Objective To determine the biochemical test or combination of tests that provides the best method for diagnosis of pheochromocytoma.

Design, Setting, and Participants Multicenter cohort study of patients tested for pheochromocytoma at 4 referral centers between 1994 and 2001. The analysis included 214 patients in whom the diagnosis of pheochromocytoma was confirmed and 644 patients who were determined to not have the tumor.

Main Outcome Measures Test sensitivity and specificity, receiver operating characteristic curves, and positive and negative predictive values at different pretest prevalences using plasma free metanephrines, plasma catecholamines, urinary catecholamines, urinary total and fractionated metanephrines, and urinary vanillylmandelic acid.

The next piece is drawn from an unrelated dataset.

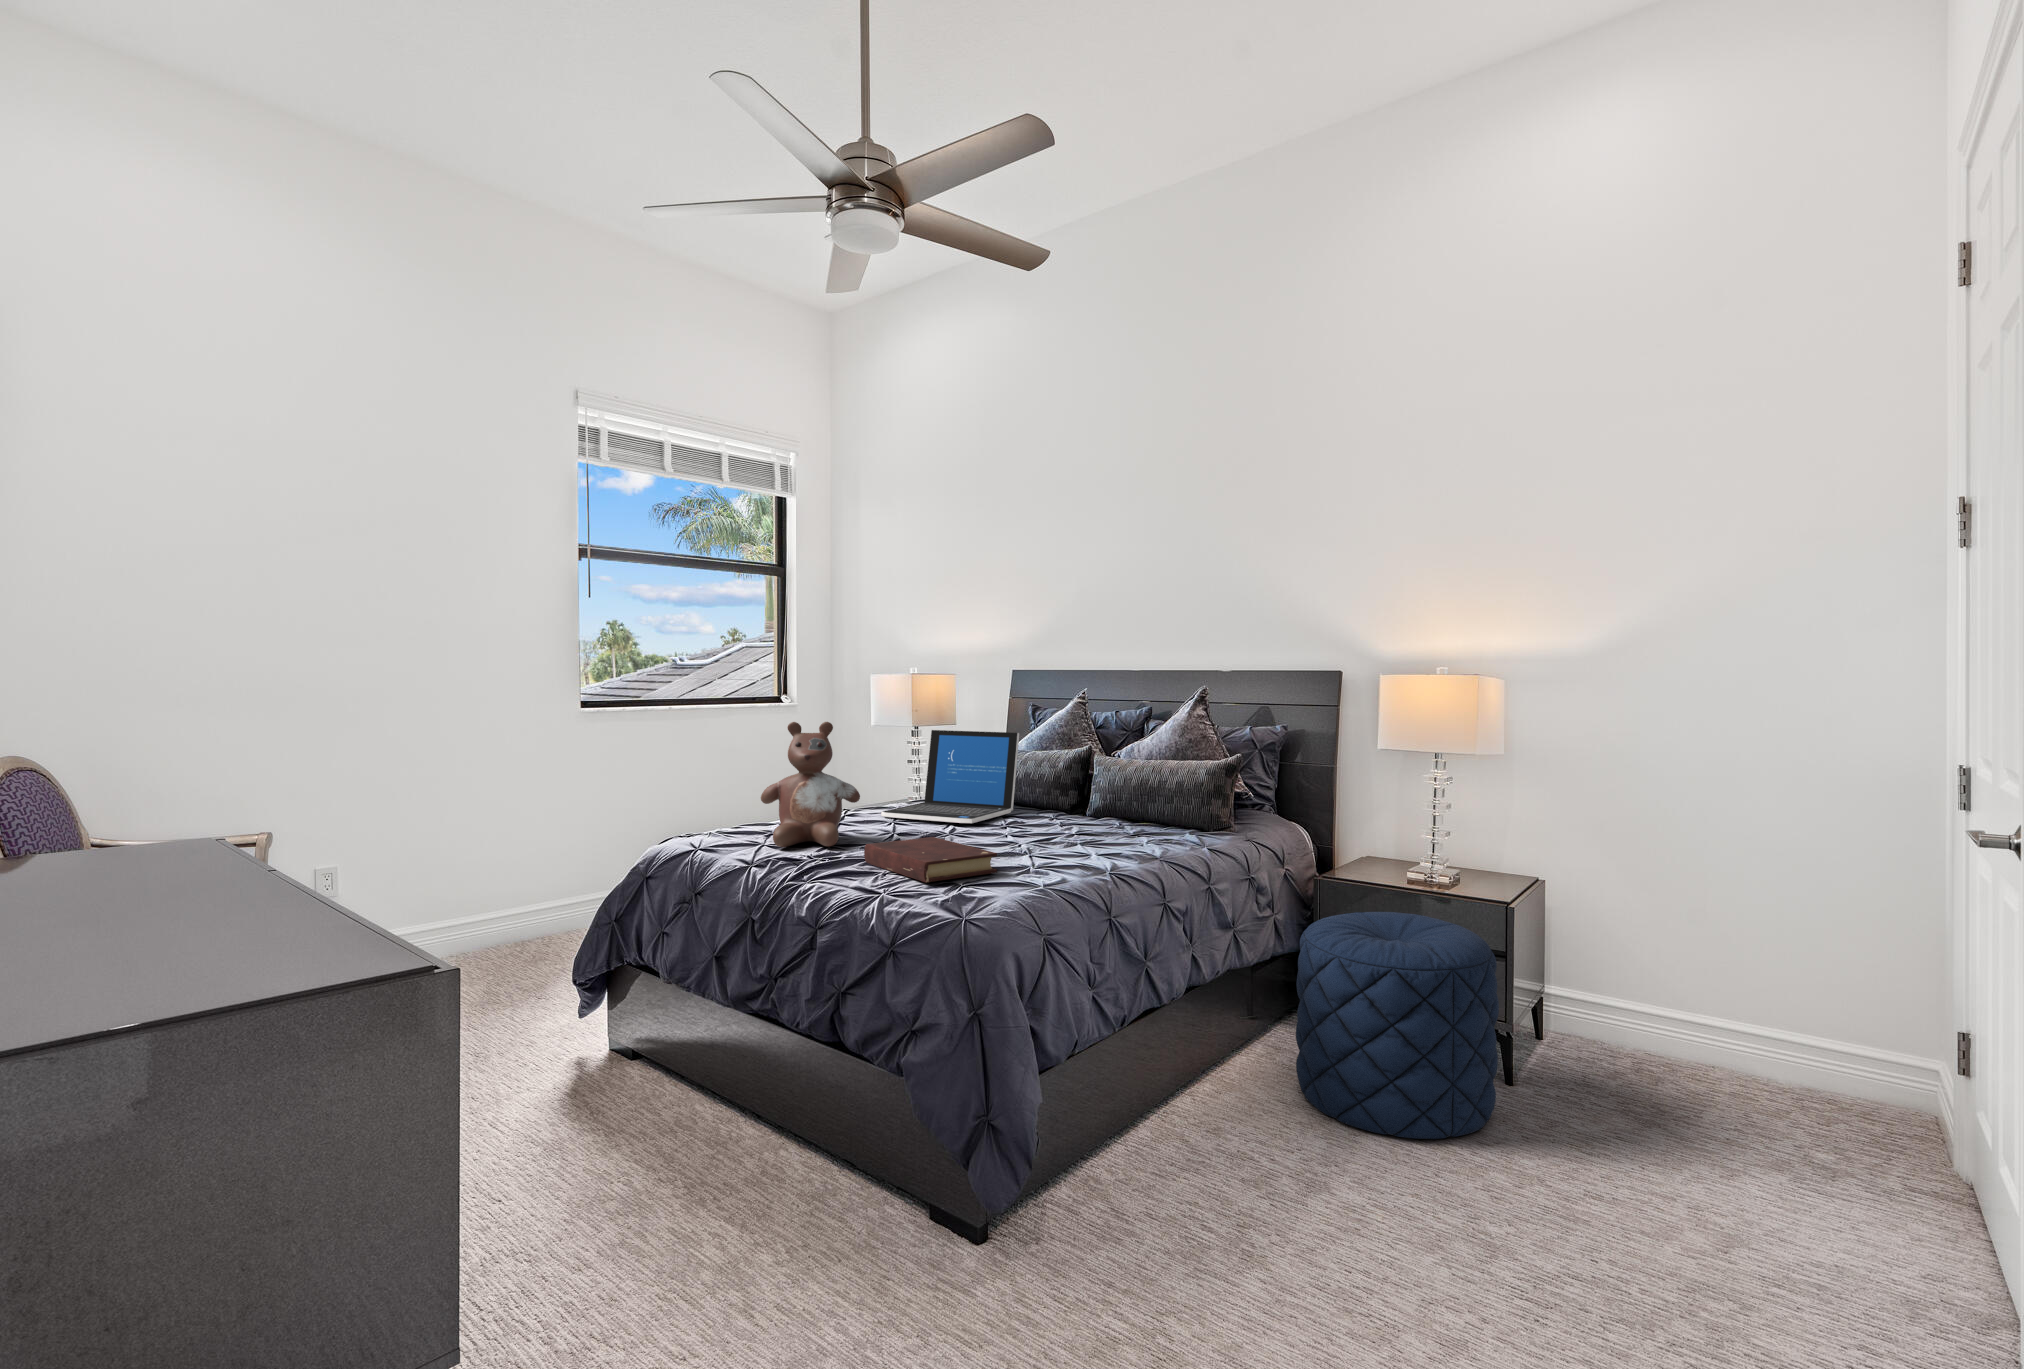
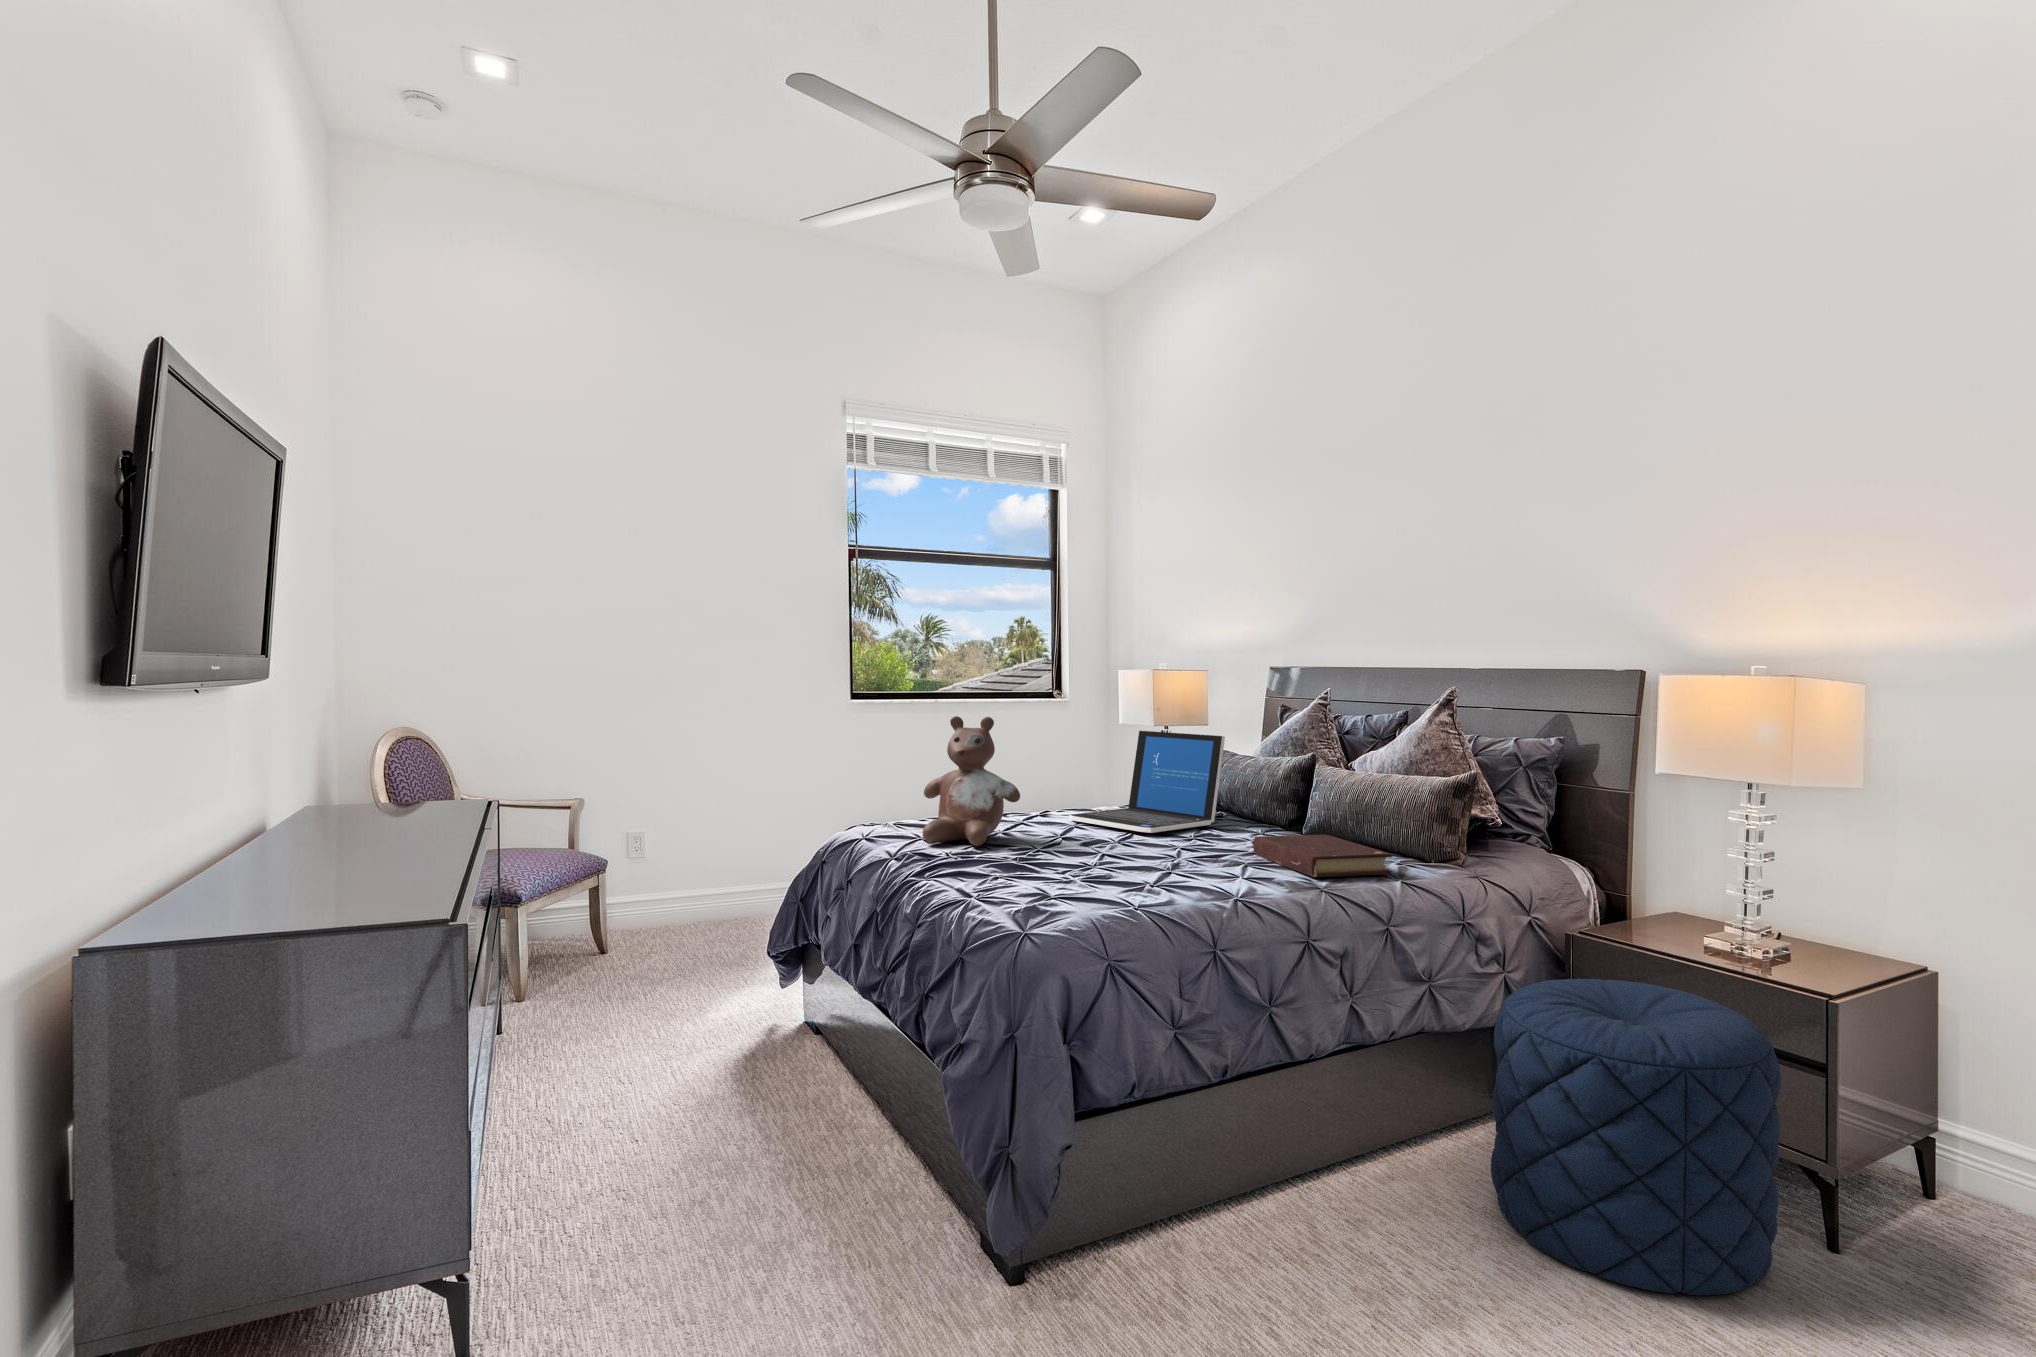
book: present [864,837,997,882] -> present [1253,834,1392,877]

Results Sensitivities of plasma free metanephrines (99% [95% confidence interval {CI}, 96%-100%]) and urinary fractionated metanephrines (97% [95% CI, 92%-99%]) were higher than those for plasma catecholamines (84% [95% CI, 78%-89%]), urinary catecholamines (86% [95% CI, 80%-91%]), urinary total metanephrines (77% [95% CI, 68%-85%]), and urinary vanillylmandelic acid (64% [95% CI, 55%-71%]). Specificity was highest for urinary vanillylmandelic acid (95% [95% CI, 93%-97%]) and urinary total metanephrines (93% [95% CI, 89%-97%]); intermediate for plasma free metanephrines (89% [95% CI, 87%-92%]), urinary catecholamines (88% [95% CI, 85%-91%]), and plasma catecholamines (81% [95% CI, 78%-84%]); and lowest for urinary fractionated metanephrines (69% [95% CI, 64%-72%]). Sensitivity and specificity values at different upper reference limits were highest for plasma free metanephrines using receiver operating characteristic curves. Combining different tests did not improve the diagnostic yield beyond that of a single test of plasma free metanephrines.

Conclusion Plasma free metanephrines provide the best test for excluding or confirming pheochromocytoma and should be the test of first choice for diagnosis of the tumor.